INSTRUCTION:
In the listing below, the answer starts at the line that has "basati in Russia" and stops after the line that has "persone nelle vicinaze."; please repeat that part exactly and nothing more.

DATA RECORDS:
((
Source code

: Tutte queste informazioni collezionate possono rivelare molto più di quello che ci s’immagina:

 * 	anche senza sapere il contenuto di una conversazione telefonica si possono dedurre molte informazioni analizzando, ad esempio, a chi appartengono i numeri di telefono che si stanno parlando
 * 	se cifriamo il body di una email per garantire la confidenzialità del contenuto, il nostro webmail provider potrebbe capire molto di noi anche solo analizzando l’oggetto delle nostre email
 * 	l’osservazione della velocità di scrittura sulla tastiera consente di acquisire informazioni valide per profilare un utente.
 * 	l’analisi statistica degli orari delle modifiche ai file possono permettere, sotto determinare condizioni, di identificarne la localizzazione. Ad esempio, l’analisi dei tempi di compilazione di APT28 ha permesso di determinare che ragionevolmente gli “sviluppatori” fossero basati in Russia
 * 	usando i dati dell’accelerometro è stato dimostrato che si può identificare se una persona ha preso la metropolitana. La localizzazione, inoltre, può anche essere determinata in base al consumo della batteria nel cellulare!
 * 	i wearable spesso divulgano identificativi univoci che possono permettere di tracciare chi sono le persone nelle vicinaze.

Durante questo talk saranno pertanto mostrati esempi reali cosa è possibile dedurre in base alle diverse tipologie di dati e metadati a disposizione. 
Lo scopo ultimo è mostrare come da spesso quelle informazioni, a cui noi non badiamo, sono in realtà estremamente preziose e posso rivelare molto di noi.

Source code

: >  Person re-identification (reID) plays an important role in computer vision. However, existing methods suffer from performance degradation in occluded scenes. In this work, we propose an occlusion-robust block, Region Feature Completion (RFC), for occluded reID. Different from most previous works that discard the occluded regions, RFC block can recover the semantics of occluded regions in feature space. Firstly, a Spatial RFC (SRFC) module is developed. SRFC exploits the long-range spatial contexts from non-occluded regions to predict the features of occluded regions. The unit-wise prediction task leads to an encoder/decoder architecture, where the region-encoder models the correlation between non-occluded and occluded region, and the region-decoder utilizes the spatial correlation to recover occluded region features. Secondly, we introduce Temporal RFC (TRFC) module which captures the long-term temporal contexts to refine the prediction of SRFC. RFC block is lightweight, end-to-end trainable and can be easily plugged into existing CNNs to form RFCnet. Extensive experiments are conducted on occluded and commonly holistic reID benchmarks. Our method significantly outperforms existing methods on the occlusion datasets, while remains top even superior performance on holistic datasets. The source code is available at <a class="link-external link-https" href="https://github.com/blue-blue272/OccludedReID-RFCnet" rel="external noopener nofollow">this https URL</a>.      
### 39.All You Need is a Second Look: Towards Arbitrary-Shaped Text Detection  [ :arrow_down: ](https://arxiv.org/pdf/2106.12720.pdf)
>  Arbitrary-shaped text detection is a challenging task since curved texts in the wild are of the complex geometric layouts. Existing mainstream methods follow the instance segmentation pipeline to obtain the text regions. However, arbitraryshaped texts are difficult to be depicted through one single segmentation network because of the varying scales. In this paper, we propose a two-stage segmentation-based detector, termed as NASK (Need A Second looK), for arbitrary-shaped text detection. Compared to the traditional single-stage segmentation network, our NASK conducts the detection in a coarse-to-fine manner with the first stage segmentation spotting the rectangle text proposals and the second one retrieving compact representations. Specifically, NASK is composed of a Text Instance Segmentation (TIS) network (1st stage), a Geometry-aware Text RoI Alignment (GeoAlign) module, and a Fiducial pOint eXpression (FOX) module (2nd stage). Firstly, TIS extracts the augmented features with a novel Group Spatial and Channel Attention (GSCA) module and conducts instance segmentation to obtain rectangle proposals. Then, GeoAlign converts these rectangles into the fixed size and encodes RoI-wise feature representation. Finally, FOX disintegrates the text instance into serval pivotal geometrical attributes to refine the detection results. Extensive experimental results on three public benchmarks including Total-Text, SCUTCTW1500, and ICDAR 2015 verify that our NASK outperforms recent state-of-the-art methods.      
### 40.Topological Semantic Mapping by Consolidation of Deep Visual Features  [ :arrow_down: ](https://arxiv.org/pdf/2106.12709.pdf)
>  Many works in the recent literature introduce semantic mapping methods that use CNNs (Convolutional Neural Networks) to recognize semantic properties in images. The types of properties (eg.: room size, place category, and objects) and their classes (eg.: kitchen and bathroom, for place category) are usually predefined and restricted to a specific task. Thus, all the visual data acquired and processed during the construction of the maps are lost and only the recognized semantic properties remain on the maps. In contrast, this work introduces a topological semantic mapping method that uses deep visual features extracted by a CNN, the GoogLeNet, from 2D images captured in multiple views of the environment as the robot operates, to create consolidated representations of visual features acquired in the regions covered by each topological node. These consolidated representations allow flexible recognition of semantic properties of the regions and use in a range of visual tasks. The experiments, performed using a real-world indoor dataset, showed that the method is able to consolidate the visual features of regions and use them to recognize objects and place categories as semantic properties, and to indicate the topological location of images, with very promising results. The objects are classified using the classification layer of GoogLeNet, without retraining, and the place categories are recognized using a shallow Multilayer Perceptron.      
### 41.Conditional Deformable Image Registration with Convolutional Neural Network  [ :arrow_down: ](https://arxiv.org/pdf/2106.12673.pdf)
))
OUTPUT FOR THIS EXERCISE:
 * 	l’analisi statistica degli orari delle modifiche ai file possono permettere, sotto determinare condizioni, di identificarne la localizzazione. Ad esempio, l’analisi dei tempi di compilazione di APT28 ha permesso di determinare che ragionevolmente gli “sviluppatori” fossero basati in Russia
 * 	usando i dati dell’accelerometro è stato dimostrato che si può identificare se una persona ha preso la metropolitana. La localizzazione, inoltre, può anche essere determinata in base al consumo della batteria nel cellulare!
 * 	i wearable spesso divulgano identificativi univoci che possono permettere di tracciare chi sono le persone nelle vicinaze.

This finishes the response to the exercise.